Everyone knows that yoga is age-old and that it originates from India, but nobody knows how old it is and where exactly in India it was birthed. Most historians believe that the concept of yoga first appeared around 5,000 years ago.
Their claims are based on solid evidence found in sacred texts, such as the Rig Veda.
Other historians go so far as to say that yoga appeared somewhere around 10,000 years ago, but there is little to no evidence to back up their claims; not only were there very few people who could write well, if at all, but they also wrote everything on thin palm leaves that would wear out quickly.
The philosophy of yoga is simple to understand: your mind, body and spirit become a whole and can’t be separated.

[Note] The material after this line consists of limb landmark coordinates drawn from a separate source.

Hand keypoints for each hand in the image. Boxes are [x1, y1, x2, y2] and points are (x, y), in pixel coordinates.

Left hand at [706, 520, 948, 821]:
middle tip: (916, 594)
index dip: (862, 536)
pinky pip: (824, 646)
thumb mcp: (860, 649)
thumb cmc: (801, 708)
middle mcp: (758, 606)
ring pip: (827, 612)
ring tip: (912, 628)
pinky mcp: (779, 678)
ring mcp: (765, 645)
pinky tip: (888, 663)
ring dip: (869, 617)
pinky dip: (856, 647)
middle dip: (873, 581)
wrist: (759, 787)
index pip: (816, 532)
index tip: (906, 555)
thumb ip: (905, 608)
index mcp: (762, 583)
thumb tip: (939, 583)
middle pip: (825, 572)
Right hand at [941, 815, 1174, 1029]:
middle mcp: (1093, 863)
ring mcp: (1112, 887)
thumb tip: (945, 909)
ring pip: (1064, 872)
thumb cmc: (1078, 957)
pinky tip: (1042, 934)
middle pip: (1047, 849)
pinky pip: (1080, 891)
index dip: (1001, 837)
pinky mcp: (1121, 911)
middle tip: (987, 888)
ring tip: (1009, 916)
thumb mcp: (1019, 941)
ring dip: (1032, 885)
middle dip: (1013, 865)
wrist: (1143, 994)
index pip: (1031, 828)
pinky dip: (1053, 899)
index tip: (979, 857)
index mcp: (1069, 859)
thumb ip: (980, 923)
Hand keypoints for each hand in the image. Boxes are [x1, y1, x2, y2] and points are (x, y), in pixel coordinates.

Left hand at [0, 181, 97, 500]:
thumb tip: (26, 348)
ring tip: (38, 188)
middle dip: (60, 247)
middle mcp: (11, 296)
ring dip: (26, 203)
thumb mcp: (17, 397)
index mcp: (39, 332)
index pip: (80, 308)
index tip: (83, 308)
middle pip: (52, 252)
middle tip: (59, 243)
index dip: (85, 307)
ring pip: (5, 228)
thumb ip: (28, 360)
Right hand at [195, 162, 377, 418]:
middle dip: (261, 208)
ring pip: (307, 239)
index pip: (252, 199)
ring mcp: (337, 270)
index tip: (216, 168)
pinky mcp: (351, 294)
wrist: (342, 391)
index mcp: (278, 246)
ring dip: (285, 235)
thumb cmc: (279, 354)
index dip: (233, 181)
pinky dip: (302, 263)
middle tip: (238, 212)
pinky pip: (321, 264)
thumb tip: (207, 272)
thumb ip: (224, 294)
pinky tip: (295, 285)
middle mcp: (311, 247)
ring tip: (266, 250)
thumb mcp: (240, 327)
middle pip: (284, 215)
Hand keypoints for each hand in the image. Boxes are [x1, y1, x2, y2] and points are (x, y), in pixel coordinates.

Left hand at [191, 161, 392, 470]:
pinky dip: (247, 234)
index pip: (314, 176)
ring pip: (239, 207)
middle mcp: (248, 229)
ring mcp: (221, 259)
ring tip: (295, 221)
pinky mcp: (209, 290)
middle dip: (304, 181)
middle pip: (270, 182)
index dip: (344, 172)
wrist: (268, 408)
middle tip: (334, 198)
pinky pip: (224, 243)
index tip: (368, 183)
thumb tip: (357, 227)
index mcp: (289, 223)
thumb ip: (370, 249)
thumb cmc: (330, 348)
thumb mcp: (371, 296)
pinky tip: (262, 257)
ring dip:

Yogis that lived thousands of years ago would practice yoga to attain the above mentioned trinity, but in time it has inevitably lost its original meaning.
People nowadays are not really aware of the spiritual side of yoga and practice it for the sole purpose of flexing their muscles to tone up their bodies or alleviate physical pain.
Although yoga is a very broad philosophy with many branches that appeared or disappeared in time, historians managed to put together four different main periods of innovation, practice and development. Let’s see what they are.
1. Pre-Classical Yoga
Yoga has not always been the extremely organized philosophy that you practice today. In the pre-classical stage, yoga was a mashup of other ideas and beliefs that were incompatible or contradicted each other altogether.
Most historians agree that yoga appeared somewhere around 5,000 years ago in Northern India. They base their claims on evidence found in the Rig Veda, a collection of sacred texts, where the word “yoga” is mentioned on a number of occassions.
Later on, “yoga” was mentioned by Brahmans and Rishis, who refined the practices and immortalized them in the documents known as Upanishads. During this period, karma yoga and jnana yoga are said to have been heavily practiced.
2. Classical Yoga
If the pre-classical stage was a mind boggling mixture of ideas and techniques, the classical period is the very first systematic layout of yoga.
In comparison with the pre-classical stage, there are also many more written records that actually confirm this period existed. Classical Yoga is defined by the Yoga Sutras of Patanjali, a collection of four books which contain a total of 196 aphorisms. Patanjali is said to be the father of modern-day yoga.
3. Post-Classical Yoga
Post-classical Yoga commenced a few centuries following the death of sage Patanjali. Yoga had split into various types in the previous stages, but post-classical yoga is particularly interesting in this regard.
Yoga masters denied the teachings of the Vedas, and adopted the belief that the physical body is the means to achieve full spiritual enlightenment. This is how Tantra Yoga and Hatha Yoga appeared.
4. Modern-Day Yoga
Until the early 1900s, yoga was exclusively practiced in India and other surrounding Asian countries. Yoga masters would soon start exporting their philosophy to the Western world.
Perhaps the most iconic moment for yoga in the West was the 1893 Parliament of Religions event in Chicago, when Swami Vivekananda impressed every attendee with his various lectures on yoga and how it could change the world for the better.
Throughout the 20th century, yoga became largely adopted. In 1924, the first Hatha Yoga school was founded, and in 1936, the Divine Life Society was founded on the banks of the holy Ganges River.
The novelty of yoga could not be overlooked, and this is the main reason why it quickly spread worldwide.
Even though the metaphysical side of yoga is largely dismissed nowadays, people still practice it, but rather as a sport, like football, water polo, or gymnastics, rather than anything else.